Items from a data source:

────────────────────

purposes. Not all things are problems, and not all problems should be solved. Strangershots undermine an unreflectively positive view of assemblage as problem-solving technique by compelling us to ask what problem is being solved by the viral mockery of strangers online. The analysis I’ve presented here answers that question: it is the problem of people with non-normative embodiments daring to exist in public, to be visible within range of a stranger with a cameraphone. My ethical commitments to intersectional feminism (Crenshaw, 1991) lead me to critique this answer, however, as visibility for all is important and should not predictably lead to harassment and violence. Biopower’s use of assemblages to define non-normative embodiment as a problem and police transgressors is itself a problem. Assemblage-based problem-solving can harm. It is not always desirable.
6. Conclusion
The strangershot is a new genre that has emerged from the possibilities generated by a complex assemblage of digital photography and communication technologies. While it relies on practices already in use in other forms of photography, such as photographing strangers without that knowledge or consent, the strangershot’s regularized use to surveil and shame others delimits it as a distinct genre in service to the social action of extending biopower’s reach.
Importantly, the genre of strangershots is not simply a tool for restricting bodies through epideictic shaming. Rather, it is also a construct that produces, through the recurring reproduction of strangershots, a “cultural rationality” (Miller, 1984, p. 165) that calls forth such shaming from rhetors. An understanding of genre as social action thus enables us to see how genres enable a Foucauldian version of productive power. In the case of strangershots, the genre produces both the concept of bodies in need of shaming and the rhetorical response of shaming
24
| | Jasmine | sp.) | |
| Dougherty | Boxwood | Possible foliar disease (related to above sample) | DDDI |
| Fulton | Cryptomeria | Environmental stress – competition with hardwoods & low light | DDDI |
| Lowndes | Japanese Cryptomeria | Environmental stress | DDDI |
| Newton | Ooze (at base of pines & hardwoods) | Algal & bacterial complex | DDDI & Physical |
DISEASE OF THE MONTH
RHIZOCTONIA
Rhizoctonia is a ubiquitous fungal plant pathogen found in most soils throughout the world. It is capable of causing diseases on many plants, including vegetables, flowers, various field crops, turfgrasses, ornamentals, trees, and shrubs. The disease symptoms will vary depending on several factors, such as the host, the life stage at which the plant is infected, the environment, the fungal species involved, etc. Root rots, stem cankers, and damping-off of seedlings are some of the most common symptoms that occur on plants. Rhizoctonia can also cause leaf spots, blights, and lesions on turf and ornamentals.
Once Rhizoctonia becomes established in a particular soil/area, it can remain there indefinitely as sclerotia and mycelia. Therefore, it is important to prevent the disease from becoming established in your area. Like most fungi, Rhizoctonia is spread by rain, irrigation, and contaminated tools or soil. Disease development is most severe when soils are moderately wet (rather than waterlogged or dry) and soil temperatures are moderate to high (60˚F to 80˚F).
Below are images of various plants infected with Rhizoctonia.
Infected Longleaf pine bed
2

────────────────────

Work instructions> Print the entries once more, character for character.

Result for this exercise>
purposes. Not all things are problems, and not all problems should be solved. Strangershots undermine an unreflectively positive view of assemblage as problem-solving technique by compelling us to ask what problem is being solved by the viral mockery of strangers online. The analysis I’ve presented here answers that question: it is the problem of people with non-normative embodiments daring to exist in public, to be visible within range of a stranger with a cameraphone. My ethical commitments to intersectional feminism (Crenshaw, 1991) lead me to critique this answer, however, as visibility for all is important and should not predictably lead to harassment and violence. Biopower’s use of assemblages to define non-normative embodiment as a problem and police transgressors is itself a problem. Assemblage-based problem-solving can harm. It is not always desirable.
6. Conclusion
The strangershot is a new genre that has emerged from the possibilities generated by a complex assemblage of digital photography and communication technologies. While it relies on practices already in use in other forms of photography, such as photographing strangers without that knowledge or consent, the strangershot’s regularized use to surveil and shame others delimits it as a distinct genre in service to the social action of extending biopower’s reach.
Importantly, the genre of strangershots is not simply a tool for restricting bodies through epideictic shaming. Rather, it is also a construct that produces, through the recurring reproduction of strangershots, a “cultural rationality” (Miller, 1984, p. 165) that calls forth such shaming from rhetors. An understanding of genre as social action thus enables us to see how genres enable a Foucauldian version of productive power. In the case of strangershots, the genre produces both the concept of bodies in need of shaming and the rhetorical response of shaming
24
| | Jasmine | sp.) | |
| Dougherty | Boxwood | Possible foliar disease (related to above sample) | DDDI |
| Fulton | Cryptomeria | Environmental stress – competition with hardwoods & low light | DDDI |
| Lowndes | Japanese Cryptomeria | Environmental stress | DDDI |
| Newton | Ooze (at base of pines & hardwoods) | Algal & bacterial complex | DDDI & Physical |
DISEASE OF THE MONTH
RHIZOCTONIA
Rhizoctonia is a ubiquitous fungal plant pathogen found in most soils throughout the world. It is capable of causing diseases on many plants, including vegetables, flowers, various field crops, turfgrasses, ornamentals, trees, and shrubs. The disease symptoms will vary depending on several factors, such as the host, the life stage at which the plant is infected, the environment, the fungal species involved, etc. Root rots, stem cankers, and damping-off of seedlings are some of the most common symptoms that occur on plants. Rhizoctonia can also cause leaf spots, blights, and lesions on turf and ornamentals.
Once Rhizoctonia becomes established in a particular soil/area, it can remain there indefinitely as sclerotia and mycelia. Therefore, it is important to prevent the disease from becoming established in your area. Like most fungi, Rhizoctonia is spread by rain, irrigation, and contaminated tools or soil. Disease development is most severe when soils are moderately wet (rather than waterlogged or dry) and soil temperatures are moderate to high (60˚F to 80˚F).
Below are images of various plants infected with Rhizoctonia.
Infected Longleaf pine bed
2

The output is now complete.